Provided text >>
- - -
Here's an interesting discussion that veers off into this theme.
Also, Marissa Mayer from Google said they were deprecating inbound links from irrelevant originating pages (in a link dev forum at SES SJ 2003). That is, the inbound still has some power, just not as much.
| 6:26 am on Mar 16, 2005 (gmt 0)|
It still doesn't make much sense to me. I must really be missing something. If that's the case then "general" sites would have low link popularity and low PR.
Take Slashdot for example. Out of the gazillions of sites that link to Slashdot, how many do you think are "technology news" sites? Maybe 1% or less? If you removed the other 99% would slashdot still have massive link popularity and be a PR9 site?
I can think of millions of examples ...
And back to my site which is also a "general" site. 99% of people in the US have the potential to be interested in our service, and any site on the web could/would logically link to us if they liked our site. How is G going to fairly treat our incoming links when literally any link to our site is a "quality" link? Are they only going to give weight to links to our site from other sites that are dedicated solely to "cool free services"?
| 7:05 am on Mar 16, 2005 (gmt 0)|
a lot of this depends on just what the search engine uses from a page to give semantic vector values to the hyperlink itself, what semantic parts of the linking page are associated with the hyperlink itself. In one paper I read I think it was 50 bytes before and after the hyperlink itself, without actual reference to anchor text. 50 bytes is a pretty good approximation for long anchor text. Of course, the search engines could use 75 bytes or 100 or only 25. If the anchor text was only 15 bytes then 35 more bytes of text could be read. Also, if the anchor text leads, and there was a link above your link to a totally unrelated site, then some of that above link's anchor and/or descriptive text could be associated with your link. How would the addition of these other components dilute the link? Well, if in the past 100% of the semantic value came from 50 characters before and after the link itself, then you would get a vector value for each of these terms, and for term combinations that exist in this string. If Title and H1 headings are thrown into the fray, it could be that these would simply be additional component vectors, which could give added weight on additional terms that might be found there, and the original vector components would remain intact, they would be diluted by the increase in the additonal componet vectors.
it may also be that the search engines will use other components of the linking page to give added semantic vectors to the text immediately before and after the hyperlink. they could incorporate page title, and H1 headings for instance. In this case link category pages would more likely give you better semantic vector values than you would get from general link pages. It may even be possible that an additional component(s) would be added, from the general semantic/topological classification of the site as a whole. (I am pretty certain this is not being done and may not be done for quite a while [years], but I do believe this will be the tendency of algorithmic progression.)
- - -
Provided records >>
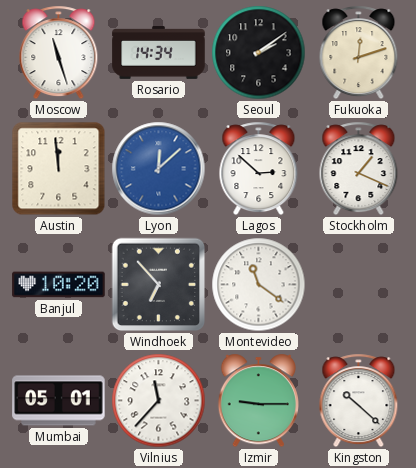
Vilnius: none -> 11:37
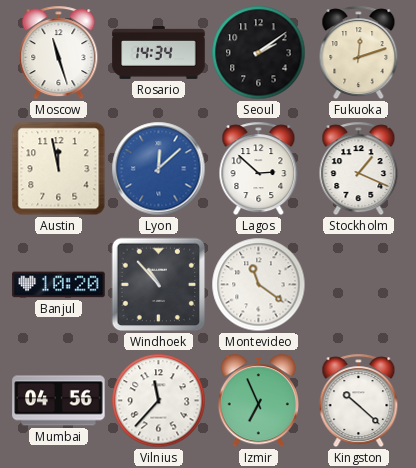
Austin: 11:59 -> 11:58
Windhoek: 6:53 -> 10:53
Mumbai: 05:01 -> 04:56
Izmir: 9:15 -> 6:56
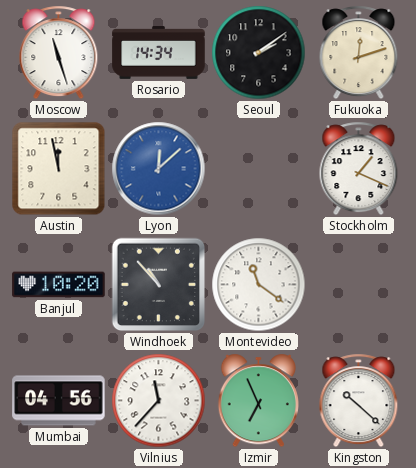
Lagos: 2:52 -> none
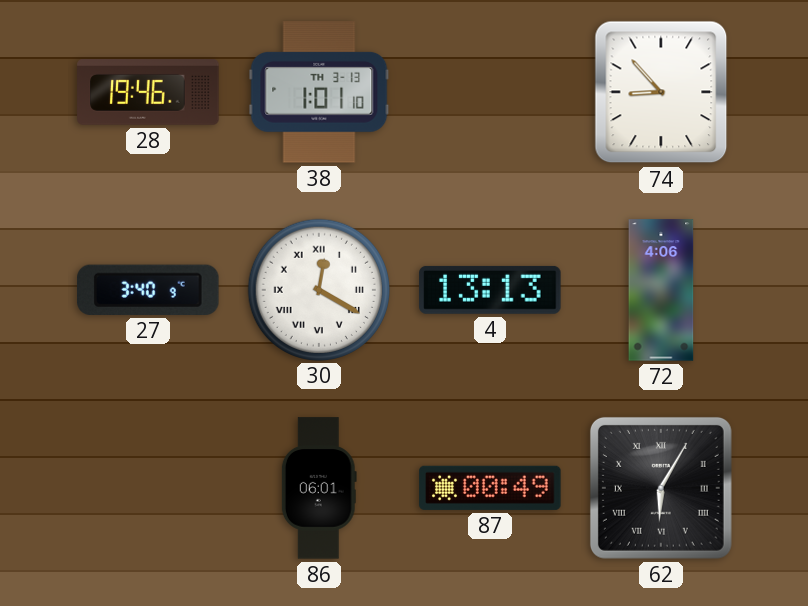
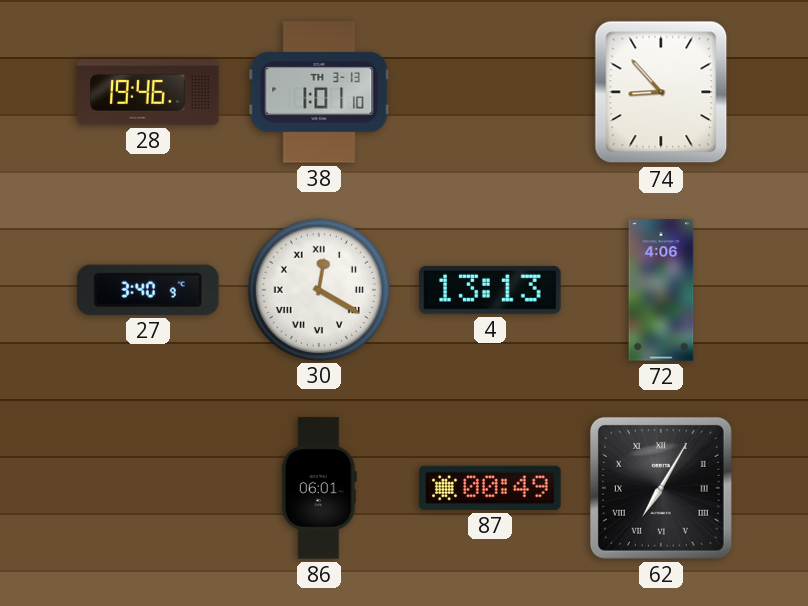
62: 6:05 -> 7:05
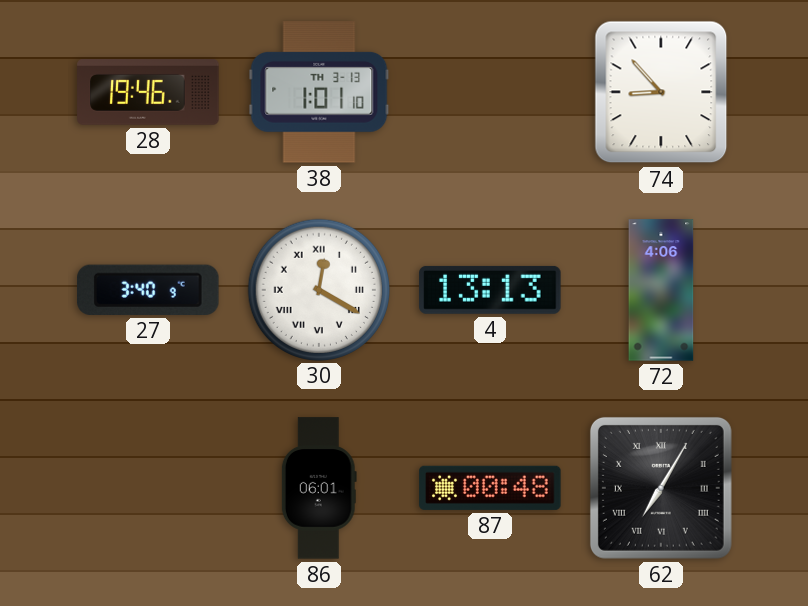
87: 00:49 -> 00:48
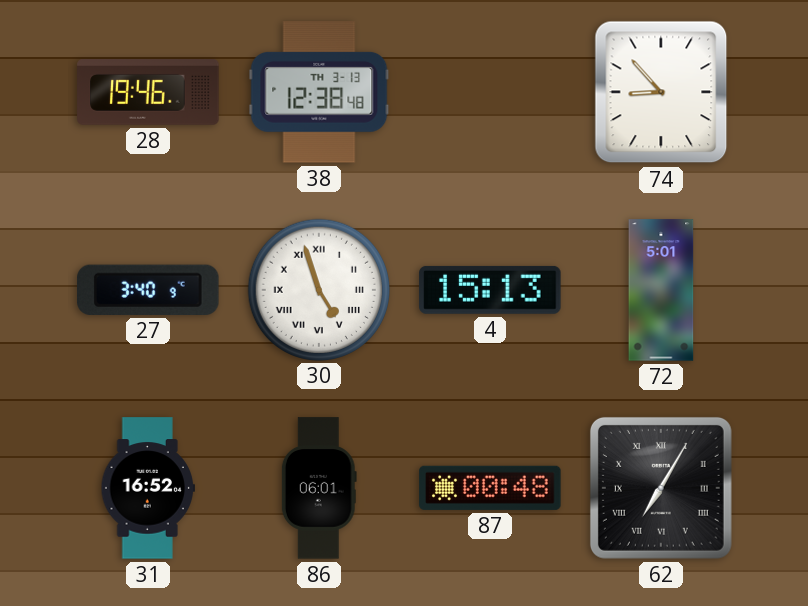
38: 1:01 -> 12:38
30: 12:20 -> 4:57
4: 13:13 -> 15:13
72: 4:06 -> 5:01
31: none -> 16:52
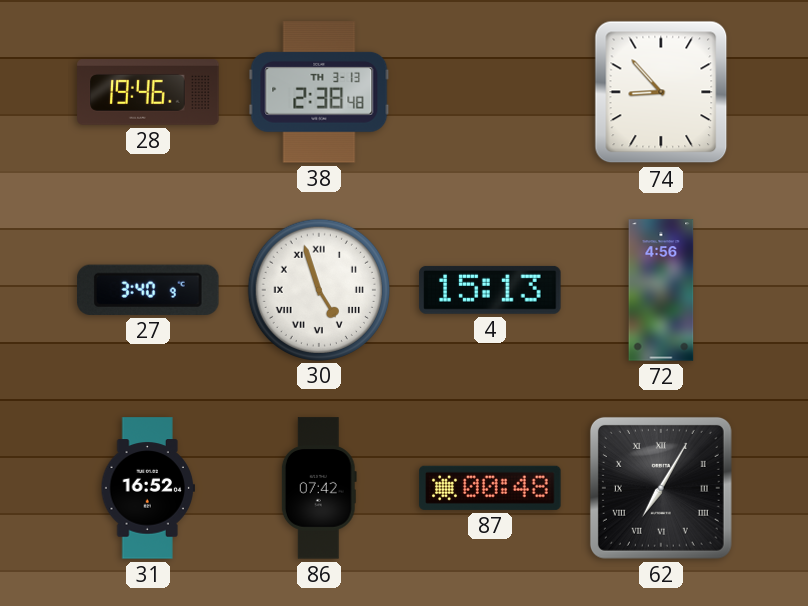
38: 12:38 -> 2:38
72: 5:01 -> 4:56
86: 06:01 -> 07:42
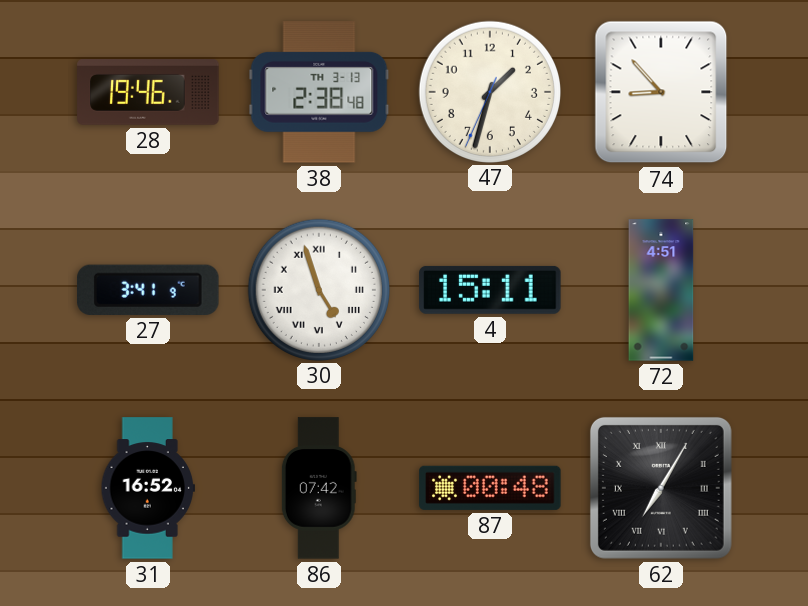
47: none -> 1:32
27: 3:40 -> 3:41
4: 15:13 -> 15:11
72: 4:56 -> 4:51
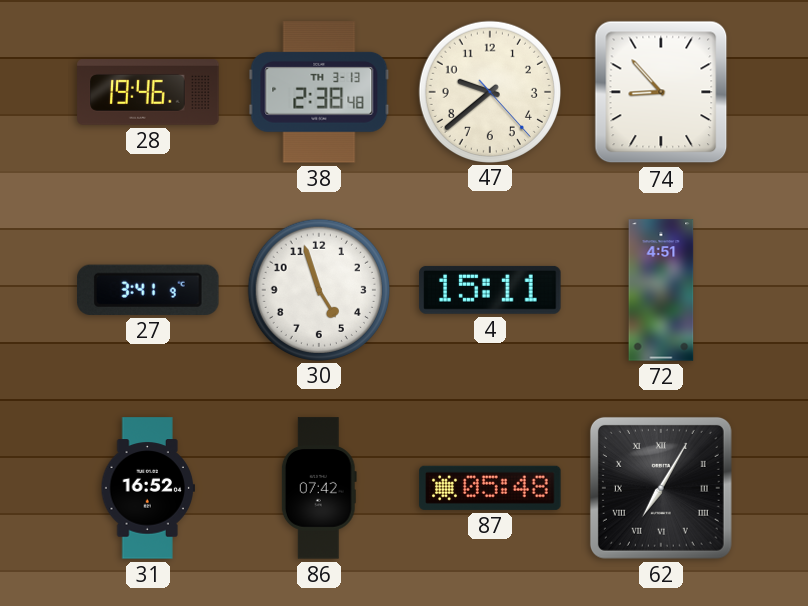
47: 1:32 -> 9:38
30 numerals: Roman -> Arabic
87: 00:48 -> 05:48
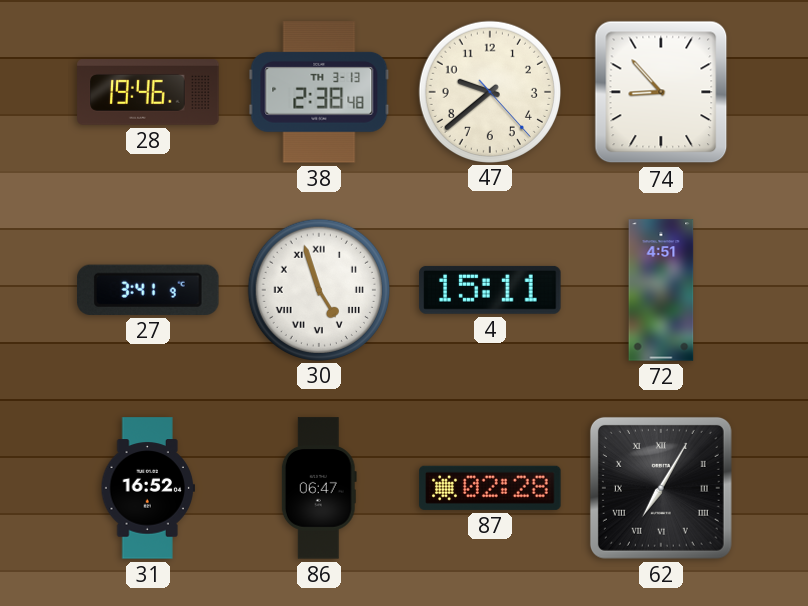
30 numerals: Arabic -> Roman
86: 07:42 -> 06:47
87: 05:48 -> 02:28
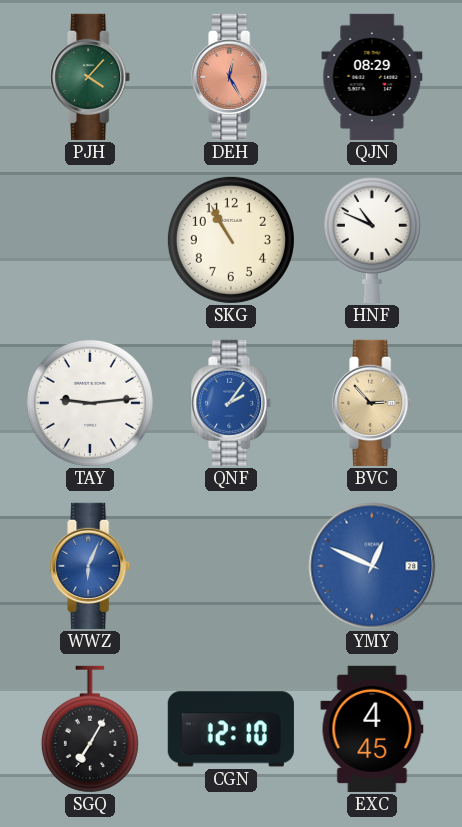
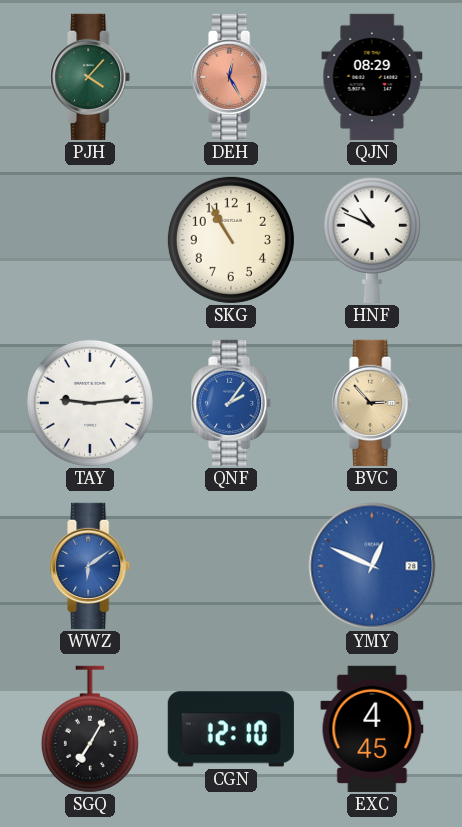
WWZ: 6:04 -> 6:09
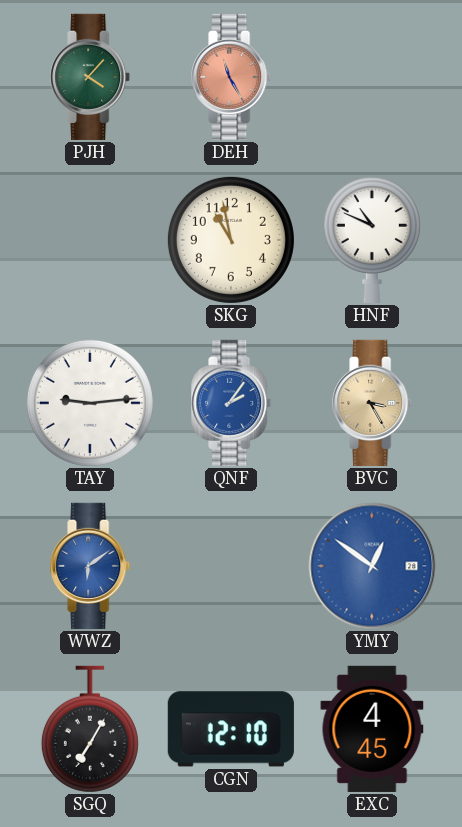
DEH: 12:25 -> 11:25
QJN: 08:29 -> none
SKG: 10:55 -> 10:58
BVC: 2:53 -> 3:25
YMY: 12:49 -> 12:51
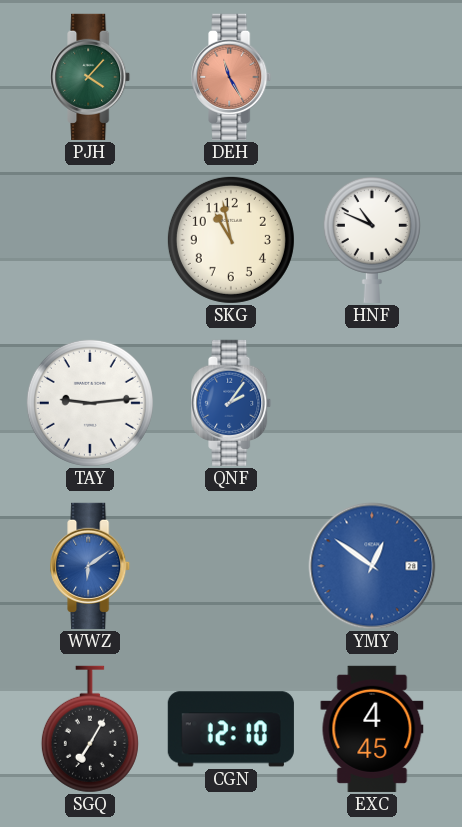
BVC: 3:25 -> none
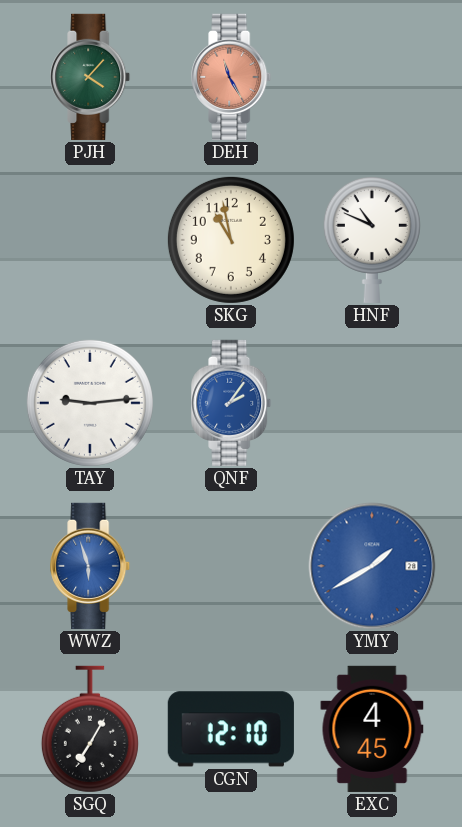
WWZ: 6:09 -> 5:57
YMY: 12:51 -> 1:40
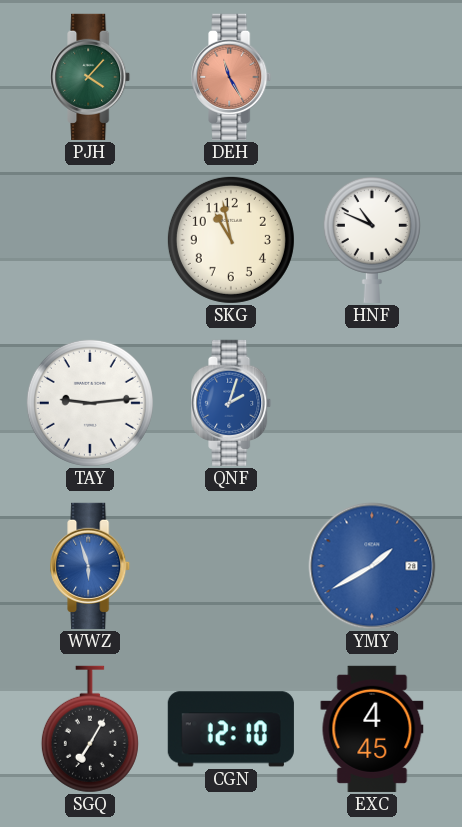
QNF: 2:06 -> 2:03
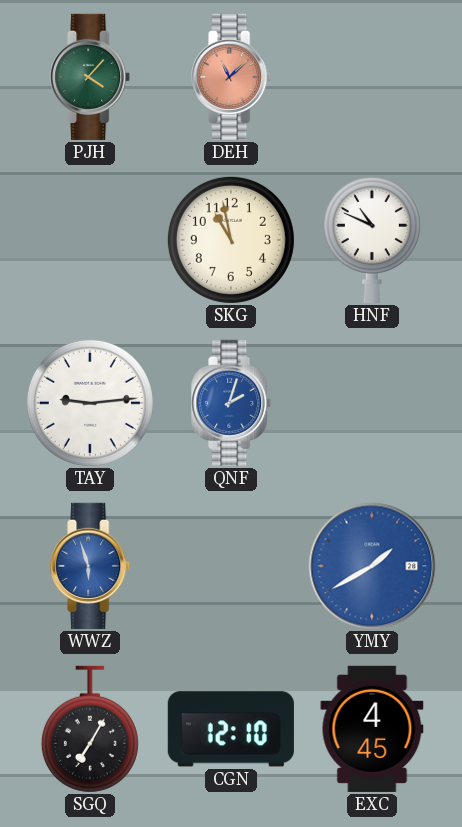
DEH: 11:25 -> 11:08
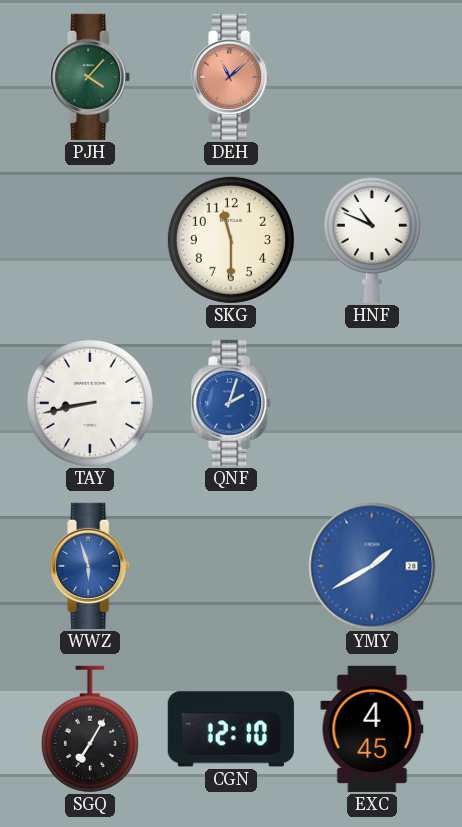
SKG: 10:58 -> 11:30
TAY: 9:14 -> 8:43
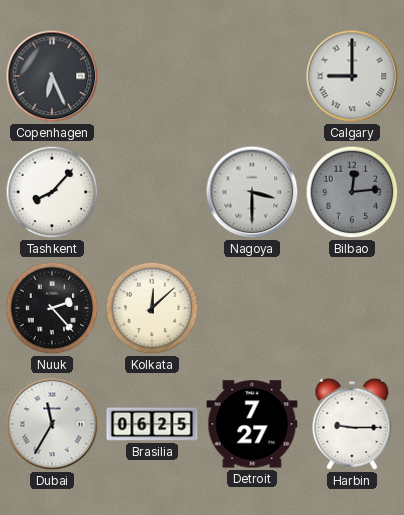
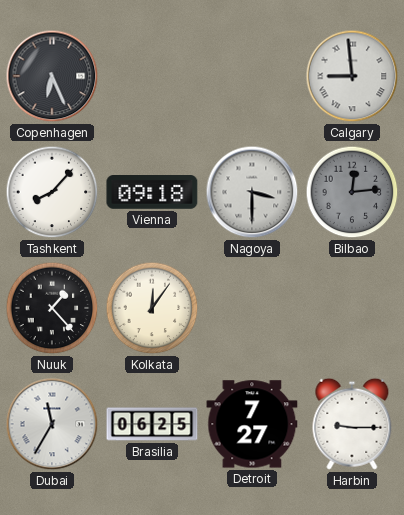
Calgary: 9:00 -> 8:59
Vienna: none -> 09:18
Nuuk: 2:23 -> 1:23
Kolkata: 12:08 -> 12:06
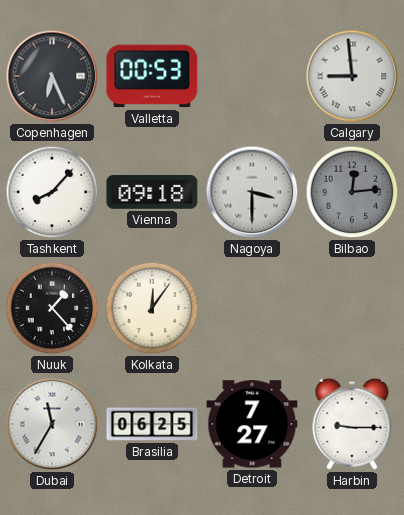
Valletta: none -> 00:53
- - -
Stated task A >> Update the entries, starting with the line with "87: 00:49 -> 00:48" and going on through the line with "BVC: 3:25 -> none", by replacing "numerals" with "numeral style" and changing nothing else. Give only those lines, and leave the pictures out.
Stated task B >> Go on with the forum discussion about link popularity and semantic vectors from where it stops.

Output A >>
87: 00:49 -> 00:48
38: 1:01 -> 12:38
30: 12:20 -> 4:57
4: 13:13 -> 15:13
72: 4:06 -> 5:01
31: none -> 16:52
38: 12:38 -> 2:38
72: 5:01 -> 4:56
86: 06:01 -> 07:42
47: none -> 1:32
27: 3:40 -> 3:41
4: 15:13 -> 15:11
72: 4:56 -> 4:51
47: 1:32 -> 9:38
30 numeral style: Roman -> Arabic
87: 00:48 -> 05:48
30 numeral style: Arabic -> Roman
86: 07:42 -> 06:47
87: 05:48 -> 02:28
WWZ: 6:04 -> 6:09
DEH: 12:25 -> 11:25
QJN: 08:29 -> none
SKG: 10:55 -> 10:58
BVC: 2:53 -> 3:25
YMY: 12:49 -> 12:51
BVC: 3:25 -> none

Output B >>
I do believe that you should put your efforts towards getting links from pages that contain as much related-to-your-site content as you can get, but I would recommend that you not limit yourself to only getting such links. just lean in that direction.
A SPRINGTIME ASIDE:
Let's say you had an Easter Egg Hunt, with prizes given out for whoever scored the most egg-points:
Yellow eggs = 1 point
Red eggs = 2 points
Blue eggs = 3 points
There are 200 Blue eggs totallying 600 points
There are 300 Red eggs totallying 600 points
There are 600 Yellow eggs totallying 600 points
The blue eggs would represent related sites
The red eggs would represent semi-related sites
The yellow eggs would represent non-related sites
The eggs are hidden randomly about a proper Easter Egg Hunt venue, under leaves, behind bushes, in the mailbox, in the crook of a tree, on bunny websites, on garden websites, on egg pages, on childrens' pages and even perhaps on religious pages. Every participant starts from a different postion.
Now, if you knew where all the eggs were before you started, you could calculate (it would be an extemely difficult calculation) an optimum trajectory through the hunt venue to obtain the most eggs. however, since there are other participants and you do not know their paths, you are likely to just miss out on snatching some of the eggs up. it would be worth 3 times as much effort and time to obtain a blue egg as a yellow egg, but if you found youself in the midst of a bunch of yellow eggs, it would still be worthwhile to snatch them up.
if you went after only blue eggs there's a good chance you would not win the prize, because a lot of others will be going for these also, passing up yellows and reds to get to them. of course, loading up with yellow eggs just might slow you down since you would have to carry a lot more.
Most likely, the winner will have a judicious assortment of various colored eggs, and would very likely be the one who never passed up any egg.
| 8:01 am on Mar 16, 2005 (gmt 0)|
Ok, I told you where to look but it seems you didn't bother, and forced me to do it for you. If you go to the New Orleans pubcon, buy me a couple top shelf drinks and I'll forget about it. ;)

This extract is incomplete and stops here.